Coraz częściej i więcej dyskutuje się na temat telewizji. Zwolennicy telewizji podkreślają jej rolę edukacyjną i mobilizującą do działania. I temu nie można zaprzeczyć. Przeciwnicy natomiast obarczają ją winą za wzrost agresji w społeczeństwie, konsumpcyjny styl życia, ograniczenie kontaktów międzyludzkich.
Chyba większość z was nie lubi filmów o wzorowych uczniach zachowujących się zawsze poprawnie. Takie filmy wydają się nudne. Często więc dla uatrakcyjnienia przekazów twórcy wprowadzają do filmu sceny walki i przemocy. A wy jesteście obiektem wysiłków i świadkami tego, jak za wszelką cenę chce się pozyskać widza. Sensacja, agresja i seks nie tylko pojawiają się w filmach i programach rozrywkowych, ale często mają także przyciągać uwagę odbiorców programów informacyjnych. Mówi się, że z tego punktu widzenia najlepsze są złe informacje. Zwróćcie uwagę na to, czym zaczyna się większość programów informacyjnych w telewizji i radiu i co można znaleźć na pierwszych stronach codziennych gazet. Niestety, najczęściej możemy dowiedzieć się, że ktoś kogoś zabił, wydarzył się tragiczny wypadek, gdzieś w świecie wznowiono ataki lotnicze.
Zachowanie agresywne na ekranie często jest też reżyserowane i filmowane tak, by wyglądało to atrakcyjnie, co niewiele ma wspólnego z rzeczywistością. Zachęcamy was do tego, byście wyraźnie oddzielali to, co się dzieje na ekranie, od tego, co można zrobić w życiu. Żyjemy w czasach, gdy fantazje przybierają postać Supermana lub mistrza karate. Pamiętajcie jednak, że to tylko fantazje i że nie możecie naśladować bezkrytycznie ekranowych bohaterów.
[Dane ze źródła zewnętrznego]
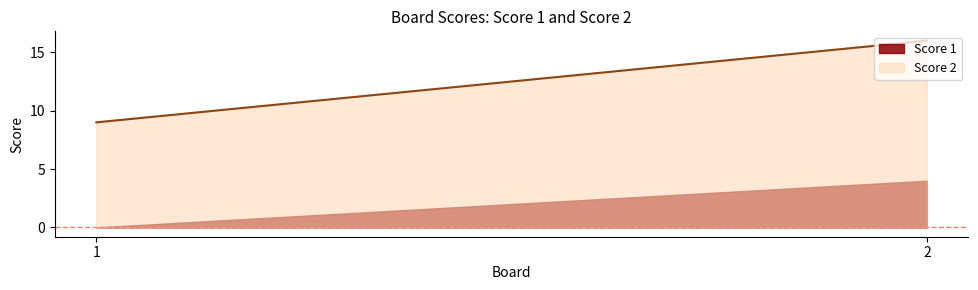

At how many categories does at least one series exceed 6?

2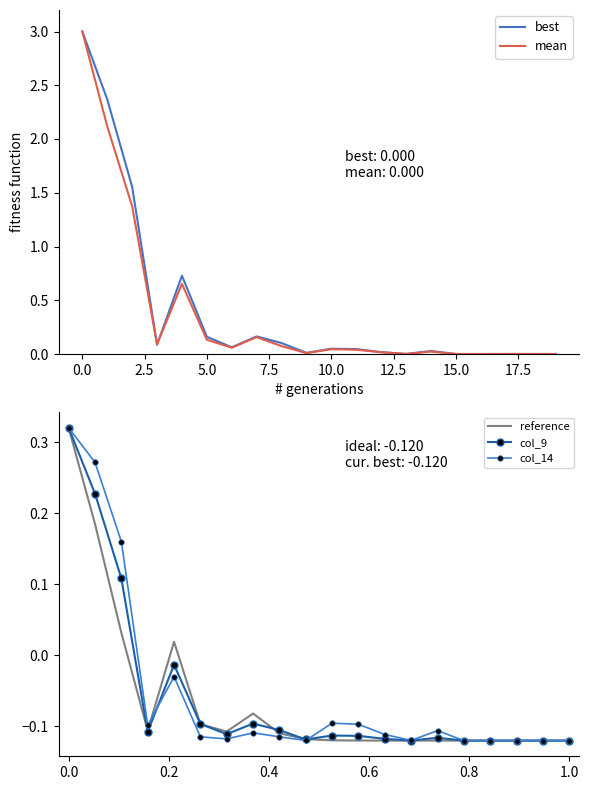

At how many categories does at least one series exceed 0?

20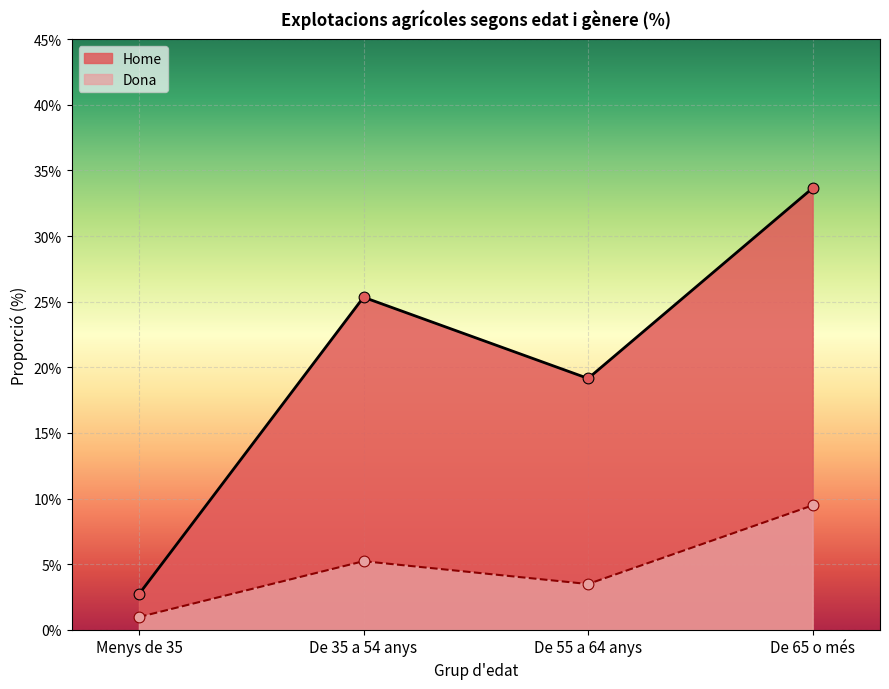

Is the value of Dona at De 55 a 64 anys greater than the value of Home at De 55 a 64 anys?

No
Technika zawładnęła naszym życiem i nie ma odwrotu do ery przedtelewizyj-nej. Chcielibyśmy, abyście telewizję traktowali jak przyjaciela i dostrzegali w niej to co pozytywne, a unikali jej negatywnych wpływów. One niestety istnieją i przed niektórymi z nich chcielibyśmy was przestrzec. Telewizja uzależnia. Można powiedzieć, że działa podobnie jak narkotyk czy alkohol. Staje się tak, że bez telewizji, bez włączonego aparatu, człowiek czuje się źle, chociaż często w ogóle jej nie ogląda i nie dostrzega treści. Ot, ma się ruszać i ma być słychać. To groźna zależność. Tak pożytkowana telewizja niszczy inne zainteresowania, ogranicza kontakt ze światem realnym, prawdziwym.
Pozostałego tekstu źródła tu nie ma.